═════ Record excerpts
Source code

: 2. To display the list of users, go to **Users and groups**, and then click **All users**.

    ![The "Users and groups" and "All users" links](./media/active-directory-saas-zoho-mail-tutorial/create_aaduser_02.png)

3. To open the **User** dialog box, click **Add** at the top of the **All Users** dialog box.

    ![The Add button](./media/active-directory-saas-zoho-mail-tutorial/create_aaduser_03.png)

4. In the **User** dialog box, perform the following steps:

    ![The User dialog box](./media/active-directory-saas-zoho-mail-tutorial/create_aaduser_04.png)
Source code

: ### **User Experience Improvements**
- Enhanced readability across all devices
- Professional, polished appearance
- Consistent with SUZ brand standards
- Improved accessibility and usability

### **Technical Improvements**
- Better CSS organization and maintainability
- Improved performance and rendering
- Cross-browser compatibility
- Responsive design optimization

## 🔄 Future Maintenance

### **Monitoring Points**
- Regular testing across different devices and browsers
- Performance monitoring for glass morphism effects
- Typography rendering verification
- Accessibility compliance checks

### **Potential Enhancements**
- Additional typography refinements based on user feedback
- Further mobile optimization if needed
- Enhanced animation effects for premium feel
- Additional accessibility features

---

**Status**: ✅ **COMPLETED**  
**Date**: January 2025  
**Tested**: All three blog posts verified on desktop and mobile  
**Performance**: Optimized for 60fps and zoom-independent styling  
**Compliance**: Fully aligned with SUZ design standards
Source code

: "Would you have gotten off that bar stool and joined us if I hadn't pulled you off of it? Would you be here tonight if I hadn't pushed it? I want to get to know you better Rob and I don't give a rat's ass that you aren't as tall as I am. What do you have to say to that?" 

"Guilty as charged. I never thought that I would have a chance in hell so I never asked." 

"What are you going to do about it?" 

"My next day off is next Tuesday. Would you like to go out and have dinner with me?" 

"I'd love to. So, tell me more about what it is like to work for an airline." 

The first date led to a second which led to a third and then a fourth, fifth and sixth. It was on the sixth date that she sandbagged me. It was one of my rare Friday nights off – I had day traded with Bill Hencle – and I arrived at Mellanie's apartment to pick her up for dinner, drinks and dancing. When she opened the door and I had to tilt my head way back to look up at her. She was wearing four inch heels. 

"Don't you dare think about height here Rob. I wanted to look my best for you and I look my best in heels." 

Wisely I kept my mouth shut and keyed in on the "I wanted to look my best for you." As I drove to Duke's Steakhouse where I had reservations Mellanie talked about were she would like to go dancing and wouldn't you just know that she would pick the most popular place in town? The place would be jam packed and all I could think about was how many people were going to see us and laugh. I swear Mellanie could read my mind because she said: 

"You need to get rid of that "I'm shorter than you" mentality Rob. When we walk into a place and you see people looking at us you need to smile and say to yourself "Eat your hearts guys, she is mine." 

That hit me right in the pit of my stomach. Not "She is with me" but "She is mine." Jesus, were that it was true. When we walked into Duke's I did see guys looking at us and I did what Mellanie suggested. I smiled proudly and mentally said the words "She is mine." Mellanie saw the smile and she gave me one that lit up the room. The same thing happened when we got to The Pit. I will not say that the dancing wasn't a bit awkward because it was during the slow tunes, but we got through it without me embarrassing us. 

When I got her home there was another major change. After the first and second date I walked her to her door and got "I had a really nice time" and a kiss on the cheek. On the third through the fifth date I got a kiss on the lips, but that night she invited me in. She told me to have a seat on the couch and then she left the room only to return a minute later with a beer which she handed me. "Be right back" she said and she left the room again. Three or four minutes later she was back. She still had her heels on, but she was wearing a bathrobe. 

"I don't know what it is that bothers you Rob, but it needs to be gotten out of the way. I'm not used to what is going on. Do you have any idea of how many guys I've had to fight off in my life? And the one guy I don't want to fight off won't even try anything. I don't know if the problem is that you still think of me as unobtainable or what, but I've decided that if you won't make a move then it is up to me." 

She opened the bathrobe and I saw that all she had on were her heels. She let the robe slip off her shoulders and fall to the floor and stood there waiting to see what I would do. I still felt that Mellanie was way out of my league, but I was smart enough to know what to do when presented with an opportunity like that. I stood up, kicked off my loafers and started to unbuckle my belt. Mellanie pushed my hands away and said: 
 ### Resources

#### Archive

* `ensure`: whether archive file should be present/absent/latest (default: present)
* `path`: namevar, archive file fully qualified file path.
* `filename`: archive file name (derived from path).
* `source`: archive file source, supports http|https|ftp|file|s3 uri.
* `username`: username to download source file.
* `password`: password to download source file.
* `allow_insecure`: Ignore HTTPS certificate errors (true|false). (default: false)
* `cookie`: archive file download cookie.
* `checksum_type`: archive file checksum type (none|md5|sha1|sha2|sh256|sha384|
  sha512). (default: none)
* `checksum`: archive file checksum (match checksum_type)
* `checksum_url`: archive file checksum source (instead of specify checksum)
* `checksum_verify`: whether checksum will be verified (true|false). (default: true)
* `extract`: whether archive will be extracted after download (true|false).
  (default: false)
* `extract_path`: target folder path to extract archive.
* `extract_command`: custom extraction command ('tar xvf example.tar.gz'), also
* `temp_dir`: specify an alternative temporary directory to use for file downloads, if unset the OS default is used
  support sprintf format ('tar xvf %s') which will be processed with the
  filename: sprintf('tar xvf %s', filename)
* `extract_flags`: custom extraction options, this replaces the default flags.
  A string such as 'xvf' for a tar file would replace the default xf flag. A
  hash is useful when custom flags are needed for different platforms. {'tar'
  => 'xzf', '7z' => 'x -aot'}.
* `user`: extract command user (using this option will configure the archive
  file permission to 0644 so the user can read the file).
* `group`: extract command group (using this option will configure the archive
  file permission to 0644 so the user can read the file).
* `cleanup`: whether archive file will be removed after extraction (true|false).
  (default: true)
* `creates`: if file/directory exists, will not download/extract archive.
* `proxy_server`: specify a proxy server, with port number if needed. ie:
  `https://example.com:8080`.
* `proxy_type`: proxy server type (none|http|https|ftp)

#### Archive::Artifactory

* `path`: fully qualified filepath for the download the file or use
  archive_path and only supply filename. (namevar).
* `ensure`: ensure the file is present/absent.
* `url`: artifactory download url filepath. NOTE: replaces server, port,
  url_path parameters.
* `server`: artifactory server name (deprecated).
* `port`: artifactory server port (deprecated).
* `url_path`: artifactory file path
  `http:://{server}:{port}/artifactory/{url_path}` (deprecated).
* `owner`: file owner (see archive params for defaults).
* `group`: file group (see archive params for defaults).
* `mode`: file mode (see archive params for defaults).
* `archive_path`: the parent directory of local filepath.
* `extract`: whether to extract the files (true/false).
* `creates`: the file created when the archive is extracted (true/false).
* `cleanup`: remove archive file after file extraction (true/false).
══════════
#### [Work to be completed]
For this task, write out exactly the lines of the entries above, starting at the line with "When I got her" and ending at the line with "don't know what", both included, and no others.

#### [Worked solution]
When I got her home there was another major change. After the first and second date I walked her to her door and got "I had a really nice time" and a kiss on the cheek. On the third through the fifth date I got a kiss on the lips, but that night she invited me in. She told me to have a seat on the couch and then she left the room only to return a minute later with a beer which she handed me. "Be right back" she said and she left the room again. Three or four minutes later she was back. She still had her heels on, but she was wearing a bathrobe. 

"I don't know what it is that bothers you Rob, but it needs to be gotten out of the way. I'm not used to what is going on. Do you have any idea of how many guys I've had to fight off in my life? And the one guy I don't want to fight off won't even try anything. I don't know if the problem is that you still think of me as unobtainable or what, but I've decided that if you won't make a move then it is up to me." 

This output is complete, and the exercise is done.